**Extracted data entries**
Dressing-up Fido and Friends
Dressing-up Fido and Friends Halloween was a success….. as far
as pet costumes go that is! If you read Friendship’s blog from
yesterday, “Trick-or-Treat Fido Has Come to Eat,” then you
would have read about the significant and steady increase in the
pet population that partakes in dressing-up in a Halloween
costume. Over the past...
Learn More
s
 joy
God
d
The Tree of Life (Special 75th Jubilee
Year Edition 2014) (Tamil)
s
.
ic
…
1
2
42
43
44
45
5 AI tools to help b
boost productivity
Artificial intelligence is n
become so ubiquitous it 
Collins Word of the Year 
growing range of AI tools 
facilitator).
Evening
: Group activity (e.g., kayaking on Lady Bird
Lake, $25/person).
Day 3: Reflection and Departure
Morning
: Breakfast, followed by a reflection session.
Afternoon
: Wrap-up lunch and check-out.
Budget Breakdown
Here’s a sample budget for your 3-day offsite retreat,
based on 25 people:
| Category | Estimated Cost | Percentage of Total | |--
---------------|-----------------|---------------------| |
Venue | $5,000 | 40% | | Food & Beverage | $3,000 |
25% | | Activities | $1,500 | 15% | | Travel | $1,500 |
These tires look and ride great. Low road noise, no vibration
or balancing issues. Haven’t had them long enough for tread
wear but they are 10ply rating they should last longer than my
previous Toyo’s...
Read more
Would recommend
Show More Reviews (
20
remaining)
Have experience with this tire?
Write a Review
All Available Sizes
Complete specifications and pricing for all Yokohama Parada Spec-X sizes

**REQUIREMENT**
Pull out the lines from the beginning of the records through the line that contains "costume. Over the past...", including that line, and reproduce them without any change.

**ANSWER TO THE PROBLEM**
Dressing-up Fido and Friends
Dressing-up Fido and Friends Halloween was a success….. as far
as pet costumes go that is! If you read Friendship’s blog from
yesterday, “Trick-or-Treat Fido Has Come to Eat,” then you
would have read about the significant and steady increase in the
pet population that partakes in dressing-up in a Halloween
costume. Over the past...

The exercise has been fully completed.